Still, Snow Goer test riders liked the overall product, saying, “For a big machine, it’s surprisingly easy to handle,” after the spring new model tests in Utah. “It maneuvers well, steers well, turns easy and is stable. What more can you ask for? The Skee-Horse is a family Cadillac,” the review surmised.
Change In The Winter Wind
The snowmobile market was changing fast in the early 1970s. One of the biggest changes for OMC was a marketing move to build on its more established brand names, while also reducing expenses. For 1972, the Snow Cruiser brand was discontinued north of the border, and both Johnson and Evinrude sleds were sold in Canada for the first time.
But OMC was ignoring the sport’s ongoing metamorphosis away from big family sleds like the Skee-Horse 30, and toward better performing personal sleds as well as the accelerating trends toward the lighter weight aluminum chassis and better riding slide rail suspensions. OMC concentrated its research and development efforts on reducing noise emissions and perfecting Wankel engines for snowmobiling, neither of which ultimately provided any market advantage for the company.
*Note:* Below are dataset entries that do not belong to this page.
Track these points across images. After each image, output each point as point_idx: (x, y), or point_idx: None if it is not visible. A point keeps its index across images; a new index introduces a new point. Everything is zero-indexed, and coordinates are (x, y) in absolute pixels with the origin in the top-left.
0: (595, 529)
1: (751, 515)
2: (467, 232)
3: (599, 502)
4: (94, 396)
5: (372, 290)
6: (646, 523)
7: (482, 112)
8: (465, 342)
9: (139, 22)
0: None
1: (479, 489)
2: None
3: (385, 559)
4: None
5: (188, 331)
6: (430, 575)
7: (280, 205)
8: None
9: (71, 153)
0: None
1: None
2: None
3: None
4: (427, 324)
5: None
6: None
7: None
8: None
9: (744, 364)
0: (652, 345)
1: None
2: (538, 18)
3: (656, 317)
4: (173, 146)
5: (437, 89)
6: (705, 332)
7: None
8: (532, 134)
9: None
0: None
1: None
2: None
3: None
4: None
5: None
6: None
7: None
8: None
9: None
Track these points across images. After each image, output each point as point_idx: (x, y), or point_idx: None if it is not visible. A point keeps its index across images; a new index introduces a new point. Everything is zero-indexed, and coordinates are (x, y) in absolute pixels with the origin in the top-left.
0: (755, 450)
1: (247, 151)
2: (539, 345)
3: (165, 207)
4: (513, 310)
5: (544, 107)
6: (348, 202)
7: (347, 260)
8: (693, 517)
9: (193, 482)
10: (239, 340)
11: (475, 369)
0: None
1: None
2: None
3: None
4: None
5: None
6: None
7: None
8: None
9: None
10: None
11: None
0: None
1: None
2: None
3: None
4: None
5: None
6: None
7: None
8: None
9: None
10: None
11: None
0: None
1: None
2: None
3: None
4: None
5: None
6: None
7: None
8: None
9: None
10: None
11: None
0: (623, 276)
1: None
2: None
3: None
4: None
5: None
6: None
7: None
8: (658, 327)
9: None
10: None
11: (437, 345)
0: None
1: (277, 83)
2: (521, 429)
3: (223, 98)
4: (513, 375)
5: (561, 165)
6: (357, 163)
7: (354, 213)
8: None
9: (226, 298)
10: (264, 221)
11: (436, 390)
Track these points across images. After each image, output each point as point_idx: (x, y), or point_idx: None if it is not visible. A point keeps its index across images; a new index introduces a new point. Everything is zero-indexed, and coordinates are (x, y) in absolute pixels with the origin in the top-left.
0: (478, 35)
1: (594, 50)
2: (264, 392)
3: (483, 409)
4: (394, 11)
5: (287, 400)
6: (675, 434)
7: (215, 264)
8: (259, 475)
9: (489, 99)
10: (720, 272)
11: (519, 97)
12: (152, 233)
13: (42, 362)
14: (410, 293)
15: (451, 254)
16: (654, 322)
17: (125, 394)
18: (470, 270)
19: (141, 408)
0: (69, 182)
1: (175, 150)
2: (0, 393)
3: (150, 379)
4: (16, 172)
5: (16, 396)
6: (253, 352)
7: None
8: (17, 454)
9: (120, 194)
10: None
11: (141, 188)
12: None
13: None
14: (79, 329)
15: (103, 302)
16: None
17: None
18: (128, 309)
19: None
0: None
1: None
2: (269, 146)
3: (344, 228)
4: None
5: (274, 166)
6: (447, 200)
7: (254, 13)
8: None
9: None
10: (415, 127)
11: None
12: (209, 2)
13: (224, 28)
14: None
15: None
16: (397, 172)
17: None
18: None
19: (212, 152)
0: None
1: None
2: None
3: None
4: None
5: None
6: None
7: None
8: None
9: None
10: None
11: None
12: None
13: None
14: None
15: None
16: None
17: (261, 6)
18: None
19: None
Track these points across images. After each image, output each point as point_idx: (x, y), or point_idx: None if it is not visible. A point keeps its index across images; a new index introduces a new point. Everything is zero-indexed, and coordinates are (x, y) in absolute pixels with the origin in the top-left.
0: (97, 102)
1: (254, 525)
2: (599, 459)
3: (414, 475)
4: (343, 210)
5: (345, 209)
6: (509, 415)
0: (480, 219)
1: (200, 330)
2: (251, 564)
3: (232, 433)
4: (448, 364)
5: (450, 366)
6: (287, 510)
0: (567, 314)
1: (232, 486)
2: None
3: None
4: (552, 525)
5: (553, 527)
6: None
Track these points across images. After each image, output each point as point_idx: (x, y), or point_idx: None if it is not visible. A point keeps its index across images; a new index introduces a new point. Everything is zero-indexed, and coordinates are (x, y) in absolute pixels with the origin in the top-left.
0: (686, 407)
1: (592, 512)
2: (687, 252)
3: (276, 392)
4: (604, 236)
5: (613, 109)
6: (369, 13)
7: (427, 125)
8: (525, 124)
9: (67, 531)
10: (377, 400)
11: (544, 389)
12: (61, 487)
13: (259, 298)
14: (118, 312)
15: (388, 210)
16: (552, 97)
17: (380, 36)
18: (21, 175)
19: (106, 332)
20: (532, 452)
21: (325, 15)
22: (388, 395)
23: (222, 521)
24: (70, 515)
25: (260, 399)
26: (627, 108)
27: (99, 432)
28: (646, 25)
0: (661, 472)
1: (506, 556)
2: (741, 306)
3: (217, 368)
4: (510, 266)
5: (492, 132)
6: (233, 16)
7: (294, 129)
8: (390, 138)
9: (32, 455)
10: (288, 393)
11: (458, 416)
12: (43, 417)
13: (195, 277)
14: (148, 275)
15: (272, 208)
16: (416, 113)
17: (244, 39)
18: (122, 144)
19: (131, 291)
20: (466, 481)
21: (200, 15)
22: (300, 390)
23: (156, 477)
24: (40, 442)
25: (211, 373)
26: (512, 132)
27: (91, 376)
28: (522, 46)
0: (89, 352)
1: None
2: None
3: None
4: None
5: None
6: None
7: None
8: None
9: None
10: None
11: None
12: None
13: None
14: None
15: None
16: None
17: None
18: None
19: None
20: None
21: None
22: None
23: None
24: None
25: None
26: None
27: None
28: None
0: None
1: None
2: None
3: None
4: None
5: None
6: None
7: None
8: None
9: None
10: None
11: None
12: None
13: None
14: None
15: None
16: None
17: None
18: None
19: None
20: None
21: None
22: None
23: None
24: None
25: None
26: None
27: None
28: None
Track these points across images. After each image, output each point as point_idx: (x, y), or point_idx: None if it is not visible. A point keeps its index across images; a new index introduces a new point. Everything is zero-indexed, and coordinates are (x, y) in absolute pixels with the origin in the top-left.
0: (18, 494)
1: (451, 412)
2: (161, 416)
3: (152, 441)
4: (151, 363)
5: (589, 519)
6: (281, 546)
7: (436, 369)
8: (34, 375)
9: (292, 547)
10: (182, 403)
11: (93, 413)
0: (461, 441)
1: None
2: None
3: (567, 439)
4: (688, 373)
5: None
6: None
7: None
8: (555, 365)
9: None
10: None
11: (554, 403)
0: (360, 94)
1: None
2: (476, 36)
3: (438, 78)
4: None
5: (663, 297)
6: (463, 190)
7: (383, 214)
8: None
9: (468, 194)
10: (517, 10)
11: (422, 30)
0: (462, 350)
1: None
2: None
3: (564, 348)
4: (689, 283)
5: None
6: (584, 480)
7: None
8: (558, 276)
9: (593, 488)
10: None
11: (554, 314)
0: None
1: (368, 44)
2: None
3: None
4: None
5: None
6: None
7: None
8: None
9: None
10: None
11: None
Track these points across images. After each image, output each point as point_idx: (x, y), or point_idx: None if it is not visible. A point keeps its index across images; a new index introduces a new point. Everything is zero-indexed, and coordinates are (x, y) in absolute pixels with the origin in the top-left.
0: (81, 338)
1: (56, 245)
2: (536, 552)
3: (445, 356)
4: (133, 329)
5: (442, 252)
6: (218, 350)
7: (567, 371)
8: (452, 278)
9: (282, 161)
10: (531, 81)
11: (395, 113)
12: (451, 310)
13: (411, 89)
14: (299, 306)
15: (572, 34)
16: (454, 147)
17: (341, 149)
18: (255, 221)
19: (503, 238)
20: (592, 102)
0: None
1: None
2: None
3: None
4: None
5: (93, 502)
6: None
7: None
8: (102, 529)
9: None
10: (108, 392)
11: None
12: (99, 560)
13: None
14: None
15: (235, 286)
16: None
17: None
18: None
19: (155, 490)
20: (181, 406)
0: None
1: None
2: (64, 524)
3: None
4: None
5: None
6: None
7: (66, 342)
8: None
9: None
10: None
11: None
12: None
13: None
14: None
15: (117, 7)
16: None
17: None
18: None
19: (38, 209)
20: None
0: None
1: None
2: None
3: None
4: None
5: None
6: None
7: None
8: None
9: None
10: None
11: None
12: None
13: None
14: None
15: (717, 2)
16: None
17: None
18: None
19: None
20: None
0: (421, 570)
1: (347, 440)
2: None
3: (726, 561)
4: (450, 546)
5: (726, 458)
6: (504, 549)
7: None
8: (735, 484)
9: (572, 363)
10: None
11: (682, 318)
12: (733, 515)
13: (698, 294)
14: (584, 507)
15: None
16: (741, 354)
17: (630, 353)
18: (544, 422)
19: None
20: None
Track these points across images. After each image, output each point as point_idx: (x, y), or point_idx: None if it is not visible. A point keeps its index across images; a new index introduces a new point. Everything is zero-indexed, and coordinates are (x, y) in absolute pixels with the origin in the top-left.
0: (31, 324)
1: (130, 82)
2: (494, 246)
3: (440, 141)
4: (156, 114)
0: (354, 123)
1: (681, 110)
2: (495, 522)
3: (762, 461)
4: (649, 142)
The new sports models – the Johnson JX and Evinrude Skimmer – were too little and too late; its market share slipped badly, and the company abandoned snowmobiling a couple of years after the industry sales collapse following the 1973 oil embargo.
The Johnson and Evinrude snowmobile brands stuck around until model year 1976. The OMC corportation lasted until 2000, and its outboard engine division was purchased by BRP.
Despite building the Skee-Horse 30, which foreshadowed the future of snowmobiling engineering in many ways, OMC stubbornly clung to too many obsolete ideas, and the decisions inevitably pulled them right out of the snowmobile business.